According to a study published by the Indian Journal of Psychiatry, yoga reduces cortisol levels, which can decrease stress and bring relief in depression.
But achieving those benefits requires patience, a challenge Smith at Yoga Off East quickly realized the first time she practiced yoga 21 years ago.
“I didn’t like it at all,” she said. “I remember constantly looking at my watch. I was used to having a pretty full schedule and to step outside of that and be quiet and still—I found [that] extremely difficult.”
But after a few months, Smith began to experience yoga’s positive mental health impacts. She encourages newcomers to give it a try and to let go of perfectionism, explaining that yoga includes different positions for all bodies that can shift from practice to practice.
For example, one can choose to relax and refocus in a recovery position like downward dog, and later activate the muscles in a more active revolved chair pose.

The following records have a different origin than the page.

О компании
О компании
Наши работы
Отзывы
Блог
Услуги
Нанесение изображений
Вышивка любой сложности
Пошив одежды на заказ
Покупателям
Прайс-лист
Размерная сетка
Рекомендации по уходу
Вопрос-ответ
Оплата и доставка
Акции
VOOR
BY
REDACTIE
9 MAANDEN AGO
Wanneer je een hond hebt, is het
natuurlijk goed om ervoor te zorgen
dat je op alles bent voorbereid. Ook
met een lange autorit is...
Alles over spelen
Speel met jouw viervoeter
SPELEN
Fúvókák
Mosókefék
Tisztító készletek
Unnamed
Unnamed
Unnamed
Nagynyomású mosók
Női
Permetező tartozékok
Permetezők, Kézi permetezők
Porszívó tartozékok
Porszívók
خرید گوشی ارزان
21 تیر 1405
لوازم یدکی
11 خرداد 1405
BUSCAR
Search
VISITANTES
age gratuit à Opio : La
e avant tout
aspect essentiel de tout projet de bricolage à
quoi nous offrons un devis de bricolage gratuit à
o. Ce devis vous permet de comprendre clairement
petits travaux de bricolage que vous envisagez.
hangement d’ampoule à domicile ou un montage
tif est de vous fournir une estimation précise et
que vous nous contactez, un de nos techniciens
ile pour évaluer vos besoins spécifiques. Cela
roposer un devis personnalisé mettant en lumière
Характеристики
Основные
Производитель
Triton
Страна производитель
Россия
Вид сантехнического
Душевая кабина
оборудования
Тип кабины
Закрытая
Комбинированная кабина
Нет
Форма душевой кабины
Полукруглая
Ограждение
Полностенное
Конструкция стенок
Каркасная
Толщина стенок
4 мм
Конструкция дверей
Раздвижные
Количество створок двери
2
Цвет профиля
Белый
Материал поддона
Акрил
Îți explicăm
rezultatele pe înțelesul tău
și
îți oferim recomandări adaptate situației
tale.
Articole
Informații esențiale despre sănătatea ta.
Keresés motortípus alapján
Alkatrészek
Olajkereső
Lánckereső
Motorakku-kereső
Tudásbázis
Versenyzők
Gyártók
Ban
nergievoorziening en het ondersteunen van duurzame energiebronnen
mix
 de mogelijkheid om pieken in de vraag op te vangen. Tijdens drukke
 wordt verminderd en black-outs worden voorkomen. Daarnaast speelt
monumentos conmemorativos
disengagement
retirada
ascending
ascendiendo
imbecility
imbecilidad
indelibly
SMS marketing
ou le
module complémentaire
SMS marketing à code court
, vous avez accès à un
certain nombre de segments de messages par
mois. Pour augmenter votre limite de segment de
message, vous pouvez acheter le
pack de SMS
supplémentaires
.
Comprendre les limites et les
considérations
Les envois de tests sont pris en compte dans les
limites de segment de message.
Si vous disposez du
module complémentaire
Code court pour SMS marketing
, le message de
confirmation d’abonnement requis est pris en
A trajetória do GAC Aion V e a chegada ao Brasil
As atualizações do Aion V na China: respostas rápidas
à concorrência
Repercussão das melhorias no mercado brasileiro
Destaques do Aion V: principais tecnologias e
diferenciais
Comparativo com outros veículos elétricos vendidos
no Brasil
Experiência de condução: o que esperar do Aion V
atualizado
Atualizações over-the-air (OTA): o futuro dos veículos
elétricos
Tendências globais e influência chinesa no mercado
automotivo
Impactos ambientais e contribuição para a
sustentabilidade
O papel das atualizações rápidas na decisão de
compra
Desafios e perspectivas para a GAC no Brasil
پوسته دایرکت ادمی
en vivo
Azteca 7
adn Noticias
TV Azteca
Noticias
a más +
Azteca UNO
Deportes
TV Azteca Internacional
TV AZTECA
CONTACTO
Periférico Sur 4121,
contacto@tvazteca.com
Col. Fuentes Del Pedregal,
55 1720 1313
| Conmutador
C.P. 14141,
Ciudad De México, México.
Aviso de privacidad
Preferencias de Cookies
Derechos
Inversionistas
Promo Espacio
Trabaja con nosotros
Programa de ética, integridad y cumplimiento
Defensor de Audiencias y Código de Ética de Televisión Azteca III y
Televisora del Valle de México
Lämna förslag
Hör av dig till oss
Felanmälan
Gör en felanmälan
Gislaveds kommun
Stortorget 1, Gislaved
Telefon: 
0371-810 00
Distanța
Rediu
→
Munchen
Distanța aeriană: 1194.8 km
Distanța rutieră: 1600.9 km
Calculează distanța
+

Smith said that with any position or yoga session, “you can add, subtract, make it yours.”
As the sun rose through Slocum’s yoga session last week, she asked the class: “how can you, yourself, best show up to meet these times, to meet these circumstances?”
For local yogis, the practice is as much about self-care as it is about collective support and healing. Bethea recalled how her yoga community supported her when she couldn’t make it to class during her parents’ bout with COVID-19. They sent her homemade food and care packages and lit candles during a guided meditation while her family healed.
“There’s so much isolation right now,” Bethea said. “[Yoga helps you] remember you’re a human here having this experience.”
For Smith, that’s the beauty of any collective yoga practice—online or offline.
“Two people can show up at a class having different needs and walk back into the world together,” she said.